Brain Tumor Center: Mouse Models of Human Cancer Consortiums

U01: PI3K Signaling and Biology of Therapeutic Response in Brain and Prostate Tumors

Investigators

Eric Holland, MD, PhD
Charles Sawyers, MD
Cameron Brennan, MD
Ingo Mellinghoff, MD
Brett Carver, MD
Jason Huse, MD, PhD

This grant project involves the use of genetically engineered mouse models (GEMMs) for understanding cancer biology for preclinical testing leading to human trials. It investigates the biology of therapeutic response in solid tumors with particular interest in the PI3K pathway and cells that are resistant to standard-of-care treatments. It compares and contrasts three tumor types in which the PI3K pathway contributes to oncogenesis and therapeutic resistance, namely medulloblastoma, glioma, and prostate cancer.

In the first part of the project, several drug combinations are being compared to determine optimal strategies for complete blockade of this signaling pathway in medulloblastoma, glioma, and prostate tumors in vivo. The second part investigates the character of cells that survive radiation in the case of the brain tumors and androgen depletion in the case of prostate cancer, and determines what role PI3K might play in their stemlike and resistant properties.

Finally, the mouse models will be used to identify gene expression pathways as biomarkers for therapeutic response that could then be taken from the mouse into human trials. The comparison between these tumor types is expected to be cross-informative and potentially to help identify fundamental aspects of solid tumor biology that have therapeutic implications.

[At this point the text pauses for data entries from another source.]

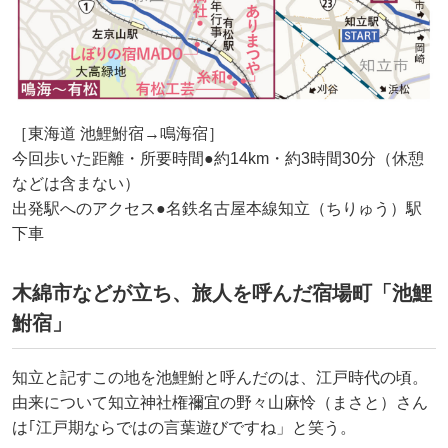
［東海道 池鯉鮒宿→鳴海宿］
今回歩いた距離・所要時間●約14km・約3時間30分（休憩
などは含まない）
出発駅へのアクセス●名鉄名古屋本線知立（ちりゅう）駅
下車
木綿市などが立ち、旅人を呼んだ宿場町「池鯉
鮒宿」
知立と記すこの地を池鯉鮒と呼んだのは、江戸時代の頃。
由来について知立神社権禰宜の野々山麻怜（まさと）さん
は｢江戸期ならではの言葉遊びですね」と笑う。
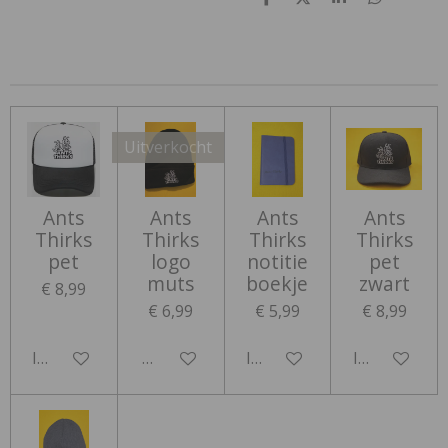
D
D
S
D
e
e
h
e
l
e
a
l
e
l
r
e
n
e
n
Uitverkocht
Ants
Ants
Ants
Ants
Thirks
Thirks
Thirks
Thirks
pet
logo
notitie
pet
muts
boekje
zwart
€ 8,99
€ 6,99
€ 5,99
€ 8,99
In winkelwagen
Houd mij op de hoogte
In winkelwagen
In winkelwa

U01: Using Mouse Models to Probe the Relationship of Oncogenesis to Development

Investigators

Eric Holland, MD, PhD
Hans Guido-Wendel, MD
Yi-Chieh Nancy Du, PhD

This grant was awarded for the investigation of parallels between the development and response of tumors to oncogenes and therapies in three different tumor types, including glioma.

In one project, the response of B cell lymphoma to therapy and mechanisms of resistance is being investigated as a function of the tumor genotype. In a second project, the effect of oncogenic signaling from the polyoma virus middle T antigen (that activates many of the same pathways as seen in glioblastoma multiforme) is being investigated in various cells of the pancreas in the development of pancreatic cancer.

The third project investigates the effects of radiation on the various cell types of gliomas. In addition, the mechanisms of resistance to radiation and the cells that survive radiation are being characterized. Our hope is that we will be able to improve the response to radiation for at least some molecular subsets of glioblastoma multiforme.